What if you knew how your office space was being occupied. I mean really knew. One person who does is Pete Sayers, Director of Workplace and Project Management at global insurance company Aon.
And he has the facts about when that space is in use every minute of every day, not just in a single location but in multiple offices that the business occupies across the world.
It’s thanks to an incredibly accurate monitoring system that combines purpose-built occupancy sensors with powerful number-crunching software. This constantly processes mountains of data about which desks are occupied, whether meeting rooms and soft seating areas are in use and, if so, how many people are using them.
The data insights from these kinds of systems in corporations worldwide are always incredibly valuable for making expensive real estate decisions. So much so that Pete finds it amazing that similar organisations with big office portfolios don’t yet implement the technology themselves.
What they do instead, it seems is reckon. It’s a word that riles David Maddison, Senior Sales Consultant at Abintra, who developed and installed the tech in use at Aon. “Why would you reckon when you can know?” he asks incredulously.
Pete and David are joined by workplace consultant Hans Nyamie for the latest in a series of Smart and Sustainable Building Masterclasses in London.
Hans has made it his life’s work to study how people use space and places, often employing Abintra’s technology to inform decisions for corporate clients.
Everyone seems to have an opinion about whether people will come back to work as they did before the pandemic. Most studies suggest that the future is hybrid working where people spend some time in the office and the rest working elsewhere.
That doesn’t necessarily mean working from home. Hans sees a future where increasingly people will work – as some already do – in multiple locations, from HQs to satellite offices, coffee shops or at home, for example. He calls it distributed space.
The way office working patterns have changed has huge implications when it comes to the expensive real estate that corporations own or lease. At the most basic level, knowing how many desks you need to accommodate everyone at the busiest times will allow you to decide if you can relinquish some of that space when your lease comes up. At an estimated £15,000 per desk per year for Grade A offices in London, that’s a valuable number to know.
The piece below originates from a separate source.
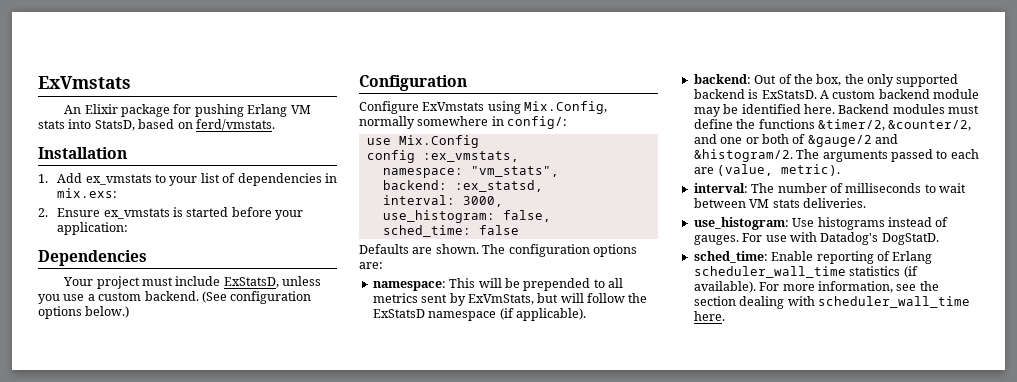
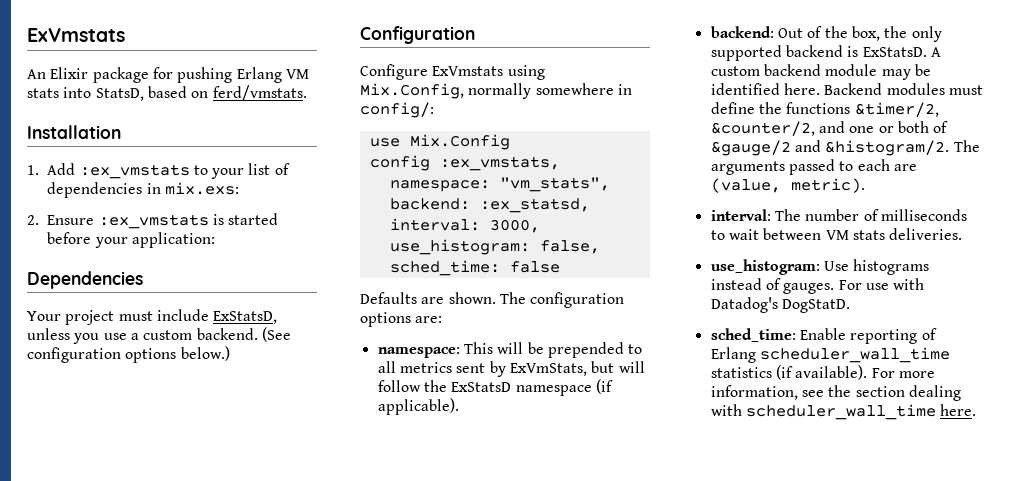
[85,174,152,185] ex_vmstats -> [79,164,190,179] :ex_vmstats
[103,208,170,219] ex_vmstats -> [98,214,209,229] :ex_vmstats

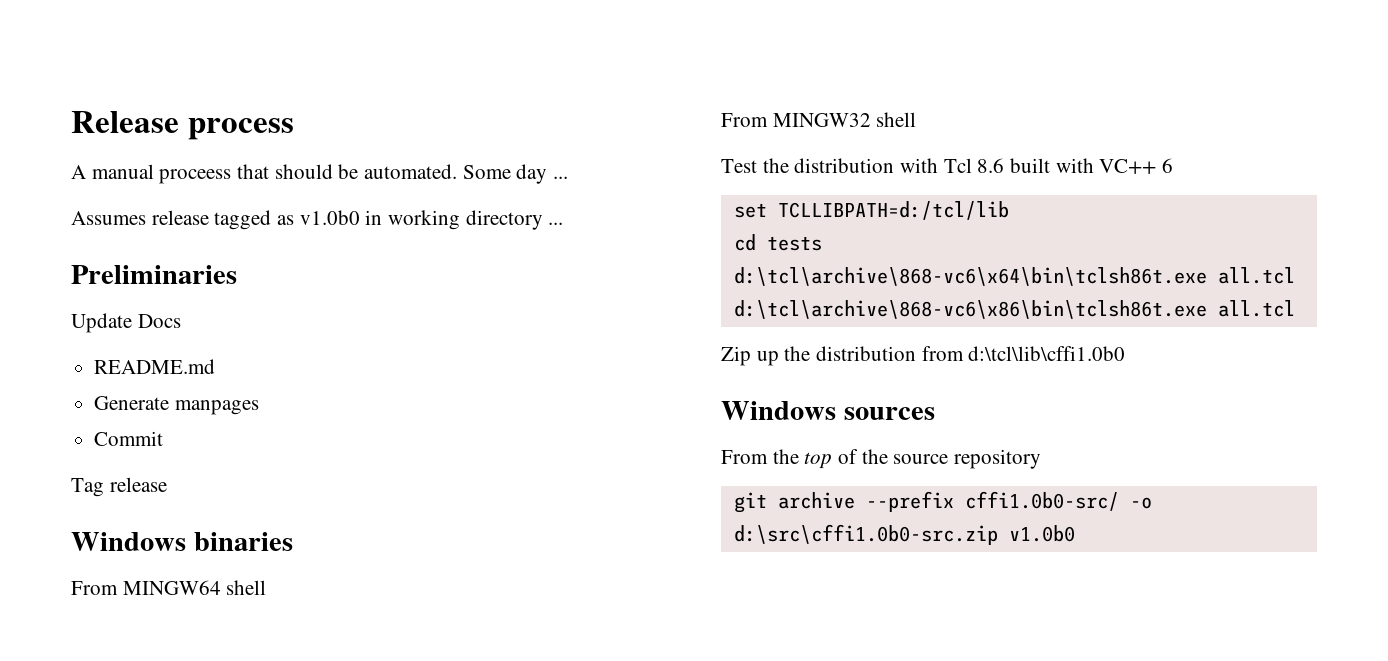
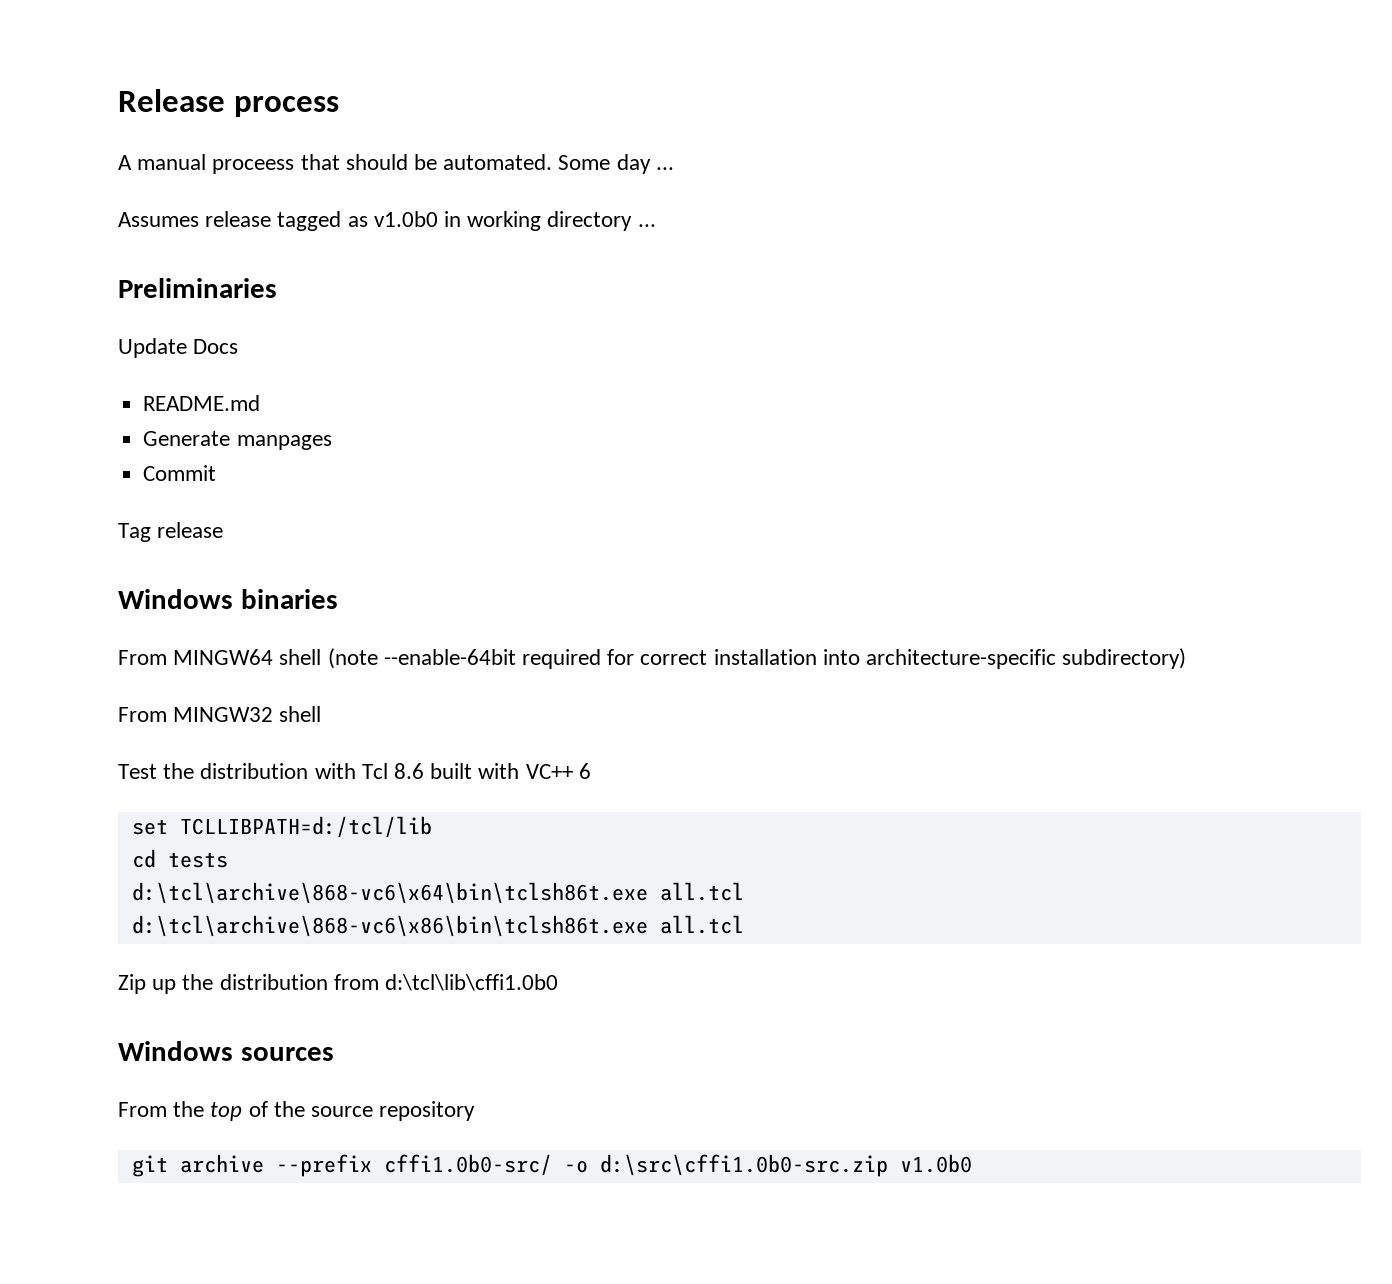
(267, 587) none -> [327,648,1187,669] (note --enable-64bit required for correct installation into architecture-specific subdirectory)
But without really knowing the data there’s a risk that you overdo it, leaving people with nowhere to work. At a time when organisations such as big law practices are competing for the best people, it might be worth sacrificing some cost savings to avoid disgruntled staff being unable to find desks.
It’s not all about saving money though. Understanding occupancy means you can see which spaces are in demand and adapt accordingly.
It was generally thought that the future would be all about agile workspaces where teams can come together to work collaboratively. There was indeed demand for soft seating and different kinds of meeting space in the early post-pandemic days at Aon and at the offices of other Abintra clients.
But as people have returned to work, the data at Aon suggests that there is also demand for quiet one-person booths where staff can make phone calls or concentrate on writing reports.
Ironically, one reason for this is the increasing number of meetings taking place on those icons of home working, Teams and Zoom. While those platforms are fine if you’re in your study at home, they don’t work so well in busy offices with lots of background noise.
One of the most remarkable insights that Abintra’s data shows is that low desk occupancy is not a new phenomenon for which Covid is wholly responsible. In a big, post-pandemic corporation it may be that desks are in use on average fewer than two days out of five but even before Covid, that rate could well have been no more than three fifths.
Space the final frontier
Some years ago, well before the term hybrid working had been coined, Abintra published a report called Wasted Space that predicted most corporations were only using 70 per cent of their desk space at best. In reality, the figure is more like 50 per cent while most meeting rooms are barely averaging 20 per cent occupancy.
The benefits of getting office real estate decisions right include cost reduction (real estate is typically the second largest overhead after staff in an office-based business), recruitment and retention, motivation, wellbeing and productivity.
The audience at the Smart and Sustainable Buildings event, organised by Crystal Associates and hosted by haysmacintyre, included corporate real estate managers, local authorities, FM people, architects, fitout specialists, HR managers, accountants and finance directors. That variety of job roles and responsibilities is testament to the importance and influence of real estate decisions.
The event also marked the official launch of Abintra Director Tony Booty’s book ‘Managing the New Office Environment’ which I co-wrote with him.
The investment required to acquire accurate real-time data on how office assets are being used is a fraction of the cost of those assets. And the possible cost savings are not limited to giving up floorspace permanently. With insight, building managers can reduce running costs by turning off HVAC systems and lighting in spaces that aren’t in use.
It can have unexpected payoffs too. Seeing the data on occupancy rates at Aon’s Rotterdam office building on Fridays, the real estate team calculated that they could bring everyone together on two out of the six floors. This gave employees a more sociable experience with a buzzy atmosphere, and it smoothed the flow of inter-team working by bringing together people who normally work in different departments.